Ещё через год службы в большом соборе запретили, и весь Великий пост ходил Назар в небольшую церквушку, бывшую раньше погостной. Там и алтарником стал, а когда новый батюшка сменил ушедшего на покой, помогал тому обустраивать территорию вокруг: ограду новую за апсидой сложил из кирпича, колоколенку побелил изнутри, да и так, по мелочи, в любой день было куда руки приложить. Станцию, где они делянками мерялись, стали расширять, и от греха подальше решил Назар дубочки под новую стену ограды церковки своей определить – а те уж в локоть высотой вымахали! И главное – не понять, чья сторона больше да выше – левая, его, или правая, её. А два-то ростка, которые посредине вместе оказались, уже и вовсе как один – не разделить их, друг в друга прорастать стали. Вот пока выкапывал он все эти веточки из земли, думал, как же там в Тамале той дальней – всё ли нормально, не болеет она, не голодает ли? А как дошёл до сросшегося стволика, так и спокойно стало: хорошо всё с ней, не беспокойся, всё хорошо. Откуда знает, что хорошо – непонятно, да ясно так стало и уверенно, хоть верь, хоть проверь.

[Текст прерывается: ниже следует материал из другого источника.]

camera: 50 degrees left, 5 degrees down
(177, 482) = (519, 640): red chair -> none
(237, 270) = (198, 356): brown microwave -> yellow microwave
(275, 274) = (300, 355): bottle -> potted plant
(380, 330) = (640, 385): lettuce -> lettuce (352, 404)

Как выкопал он этот, что посередине рос – глядь, а у него и корешка два, но каждый сам по себе. Невидаль, конечно, но не выбрасывать же! Раз уж выжили, так и растите оба дальше как один!

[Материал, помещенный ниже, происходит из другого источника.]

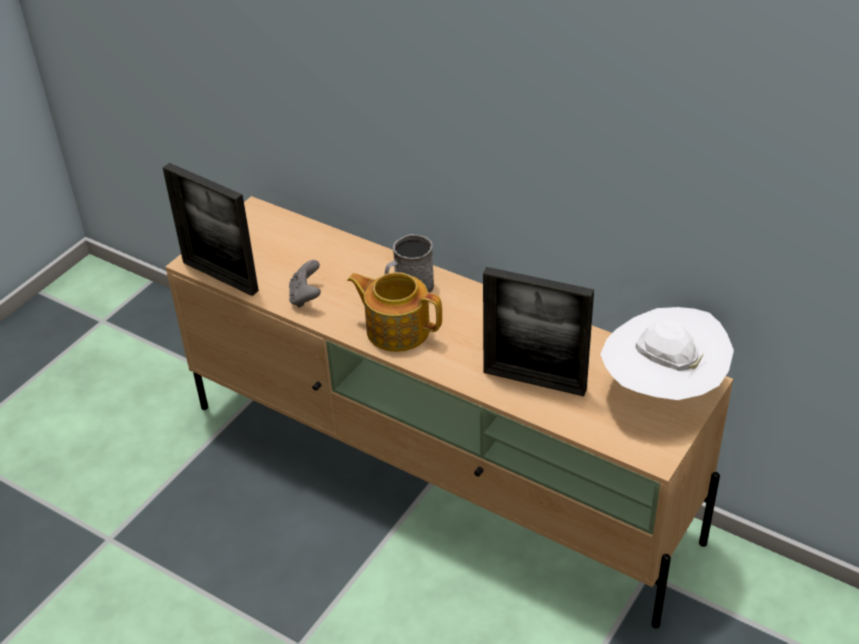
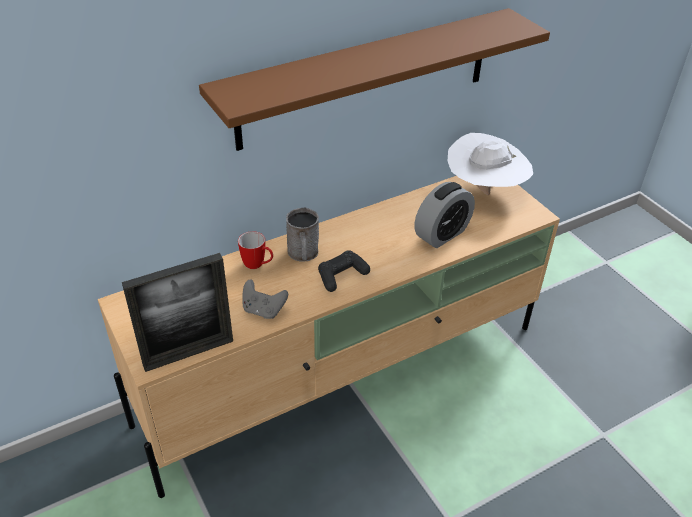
camera: 65 degrees left, 0 degrees up
(367, 266) = (258, 265): none -> mug
(397, 329) = (341, 276): teapot -> black game controller
(534, 381) = (442, 234): picture frame -> alarm clock
(544, 143) = (366, 78): none -> brown shelf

Все ростки, что принялись у станции, перевысадил он повдоль ограды церковной, с три десятка их стали ввысь тянуться и в каждый год какой в локоть, а какой и в аршин прибавлять. А тот, что с одним стволом да с двумя корнями, он поодаль посадил, на полянке, в глубине зарослей, за колокольней. За всеми другими дубками глаз да рук много было, - кто польёт, кто подвяжет, - а за этим, странным, сам ходил: и приствольный круг ему как редут высоким сделал, и добрений всяких в корень всыпа́л, и белил дважды в год, а не только по весне, как иные. И каждый раз, как уходил к дереву своему, так и с Олюней переговаривался, через росток, конечно, но всякий раз знал – жива, здорова. А как вдруг подумает, будто нехорошее что с ней – приболела или ещё что, - так опять к дубу этому, копать, граблить, подрезать – что он, не найдёт, чем себя занять? И снова как-то знает, что легше ей, и на том спасибо.
* * *
Нет уж той церквушки у железнодорожной станции, а станция уже – целый вокзал. Много лет прошло: у людей тех уже и дети состарились, и внуки повыросли. Даже ограды церковной не осталось, и дубы повдоль ней не сохранились. Один только можно найти ещё, поодаль на полянке, в глубине зарослей, не шибко-то он ввысь тянется, зато вширь разросся, всю полянку ту кроной укрывает. Это сейчас здесь более-менее приглажено да ухожено, а вот лет пятьдесят тому ещё диковато было, да и народу поменьше здесь гуляло. И вот тогда, с полвека назад тому, каждую субботу, с утра пораньше, если, конечно, не болели суставы и спина держала плечи хоть как-то в приличиях, приходил сюда один худющий седой человек, прислонял свою трость к какому-нибудь кусту и, прижав к шершавой коре старого дуба шершавую же старческую ладонь, закрывал глаза и улыбался. Долго он так ходил. Не один год. До тех пор ходил, пока как-то зимой, в субботний сочельник под Рождество, открыв глаза, не увидел с другой стороны дуба свою Олюню, державшую ладонью ствол дуба. как раз напротив его руки.
Я почему это знаю – мне про то отец мой говорил, а ему батя его, которому его папка рассказывал, что тогда ещё худющим был да белобрысым.
А слыхали, что про дуб этот столетний говорят? Будто любые двое близких людей, нужно им только стать лицом друг к другу по двум сторонам дерева на север и на юг, да приложить ладони свои так, чтоб между ними ствол дуба оказался, и хорошо-хорошо подумать друг о друге – так всё! Век те двое будут чувствовать друг друга, где б не находились, хоть рядом, хоть по разным странам: жив-ли здоров, не голоден, да не замёрз ли, а то и не загулял ли…
Сам-то я не проверял: моя-то рядом всегда, от неё и без дерева чудесного ничего не скроешь! Но – верю. Чего и вам желаю. Хоть в шутку, хоть в сказку. А лучше - всерьёз.